One regards our traffic: As with most music blogs, our traffic’s diminishing pretty steadily. If the average day to day user has signed up for Spotify or Apple Music, they’re now paying $10 a month for a service. All your music’s on the computer, on your phone; it’s everything you could want and you’re generally not going out there to look for new music anymore. So that’s how, at this point, we’re at about 200 000 uniques.
These lower views also meant that advertising revenue started to diminish. In addition, the whole ad industry has seen a huge shift, they’ve completely moved away from these high premium agencies because I think everyone realised that’s a terrible idea. They’ve all gone towards ad exchange networks like Ad Nexus, Rubicon and of course, Ad Ex, which is Google’s. They’re these exchanges where you’re basically bidding on impressions and you’re paying a fraction of the cost. Advertisers are typically paying about 40-50 cents CPM in dollars.
What that meant was I was suddenly going from making $8 per thousand impressions down to 40 cents per thousand impressions. That assumes that you’re actually selling all of your thousand impressions. I certainly wasn’t when I was doing it for $8 but I also wasn’t doing it when I was doing it myself. You’re selling a third of your impressions at 50 cents a pop which means the other two-thirds are really not filled so our revenue just started trickling down and down and down and down.

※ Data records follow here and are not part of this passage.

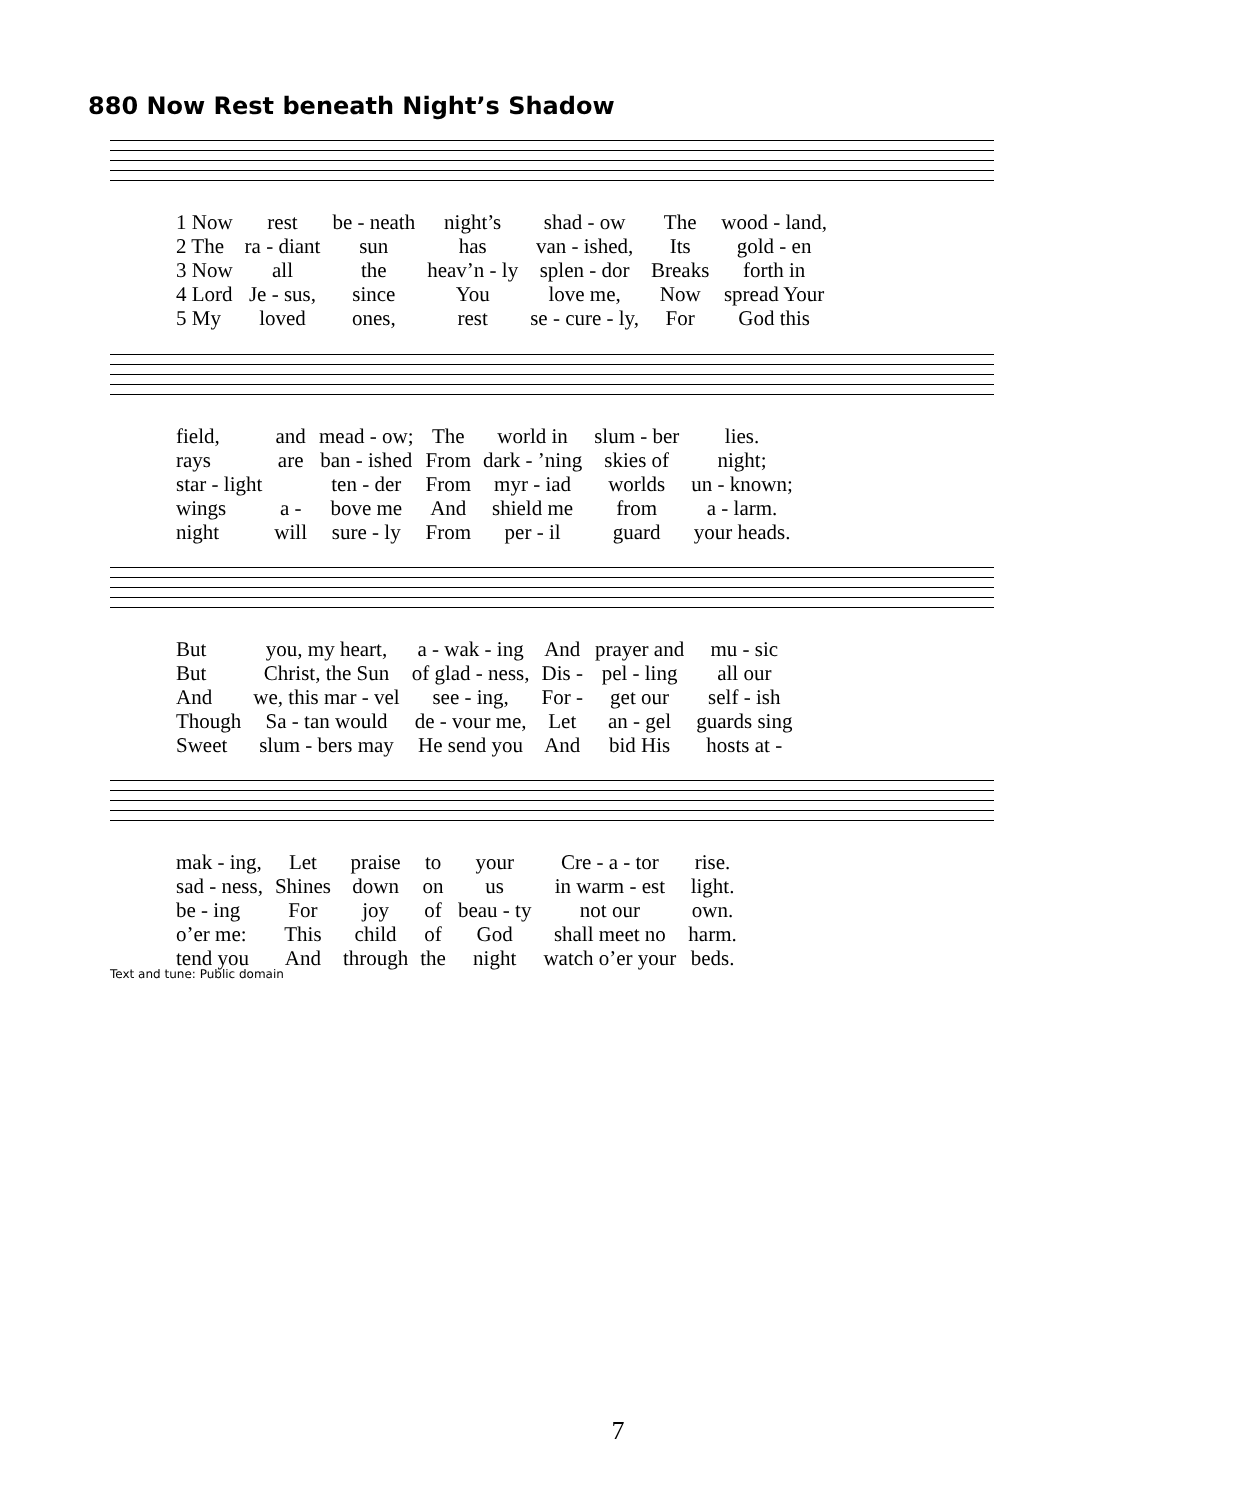880 Now Rest beneath Night’s Shadow
| 1 Now | rest | be - neath | night’s | shad - ow | The | wood - land, |
| 2 The | ra - diant | sun | has | van - ished, | Its | gold - en |
| 3 Now | all | the | heav’n - ly | splen - dor | Breaks | forth in |
| 4 Lord | Je - sus, | since | You | love me, | Now | spread Your |
| 5 My | loved | ones, | rest | se - cure - ly, | For | God this |
| field, | and | mead - ow; | The | world in | slum - ber | lies. |
| rays | are | ban - ished | From | dark - ’ning | skies of | night; |
| star - light | | ten - der | From | myr - iad | worlds | un - known; |
| wings | a - | bove me | And | shield me | from | a - larm. |
| night | will | sure - ly | From | per - il | guard | your heads. |
| But | you, my heart, | a - wak - ing | And | prayer and | mu - sic |
| But | Christ, the Sun | of glad - ness, | Dis - | pel - ling | all our |
| And | we, this mar - vel | see - ing, | For - | get our | self - ish |
| Though | Sa - tan would | de - vour me, | Let | an - gel | guards sing |
| Sweet | slum - bers may | He send you | And | bid His | hosts at - |
| mak - ing, | Let | praise | to | your | Cre - a - tor | rise. |
| sad - ness, | Shines | down | on | us | in warm - est | light. |
| be - ing | For | joy | of | beau - ty | not our | own. |
| o’er me: | This | child | of | God | shall meet no | harm. |
| tend you | And | through | the | night | watch o’er your | beds. |
Text and tune: Public domain
7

Luckily I’ve turned that around in the last six months or so.
How did you do that?
We’ve really bolstered up Indie Shuffle’s news offerings. Modern day SEO is a lot less about targeting broader, long-term keywords and more about being on top of the trends.
I’ll give you an example: Let’s say the Gorillaz are coming out with a new album, there’s a lot of news about them. It’s very hard to compete in that niche, we’re going up against Pitchfork, BBC and Huffington Post. These guys are writing about Gorillaz because they’re huge. They’re trying to get a piece of the pie.
What you need to do from an SEO standpoint is go and look at what people are searching for around the Gorillaz and try to find an offshoot of that. We identified that people kept searching for what the Gorillaz look like in real life. There was no real good article about that so we published a post on Indie Shuffle. We just matched that keyword.
In addition, I launched SubmitHub last year. That’s just an easy way for people to send me music, upload it using a form, artist name, song title, streaming link. Then I would just get a dashboard with a play button where I could hit a thumbs up or a thumbs down with my decision. Thumbs up means I’m going to blog it, thumbs down means ‘nah’.
We’ve since signed up over 300 music blogs, Youtube Channels and radio stations and are making pretty good revenue. In total, we’re paying the media on the platform around $38 000 every month.